Pharmacological Skp2 inactivation could restrain cancer progression in various cancer models including prostate cancer (32). Given that Skp2 is involved in the development of paclitaxel resistance in PCa cells, it would be interesting to test whether Skp2 inhibitors could be applied for combination treatment of paclitaxel-resistant prostate cancer. Using high-throughput screening or in silico approaches, two small molecule inhibitors SKPin C1 or compound #25 targeting Skp2 mediated p27 ubiquitination have been developed (32). In this study, we observed that SKPin C1 or compound #25, like Skp2 knockdown, enhances sensitivity of paclitaxel-resistant prostate cacner cells to paclitaxel and impairs p27 degradation. Recently, it has been shown that both Skp2 knockdown and compound #25 suppresses cancer stem cell populations and self-renewal ability (32). Cancer stem cells are known to develop resistance to chemotherapy and considered as one major cause of treatment failure (33). Targeting Skp2 by SKPin C1 or compound #25 and combined with paclitaxel could be a novel approach for achieving more effective treatment outcome of PCa patients.

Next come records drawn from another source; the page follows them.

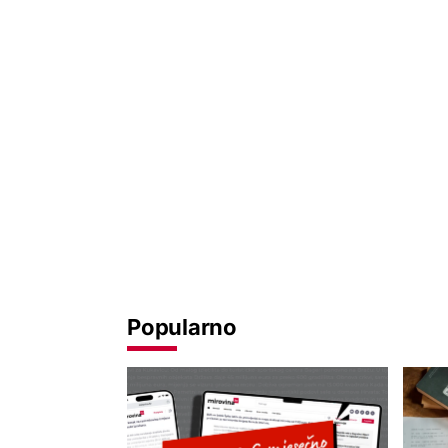
Popularno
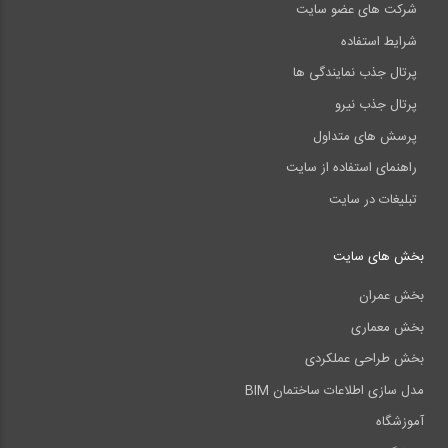
شرکت های عضو سایت
شرایط استفاده
پرتال جذب نمایندگی ها
پرتال جذب نیرو
پرسش های متداول
راهنمای استفاده از سایت
تبلیغات در سایت
بخش های سایت
بخش عمران
بخش معماری
بخش طراحی عملکردی
مدل سازی اطلاعات ساختمان BIM
آموزشگاه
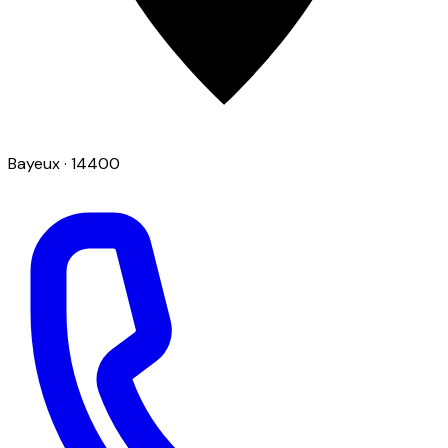
Bayeux
· 14400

In conclusion, we showed that Skp2 was upregulated in paclitaxel-resistant PCa cells. Skp2 inhibition enhanced paclitaxel-resistant DU145-TxR as well as PC-3-TxR cells to paclitaxel sensitivity and reversed the protein expression level of p27. Our results strongly suggests that inactivation of Skp2 could be a promising systemic therapy strategy for restoring sensitivity to paclitaxel. Thus, Skp2 may be a potential molecular target for the treatment of advanced prostate cancers with acquired resistance to paclitaxel.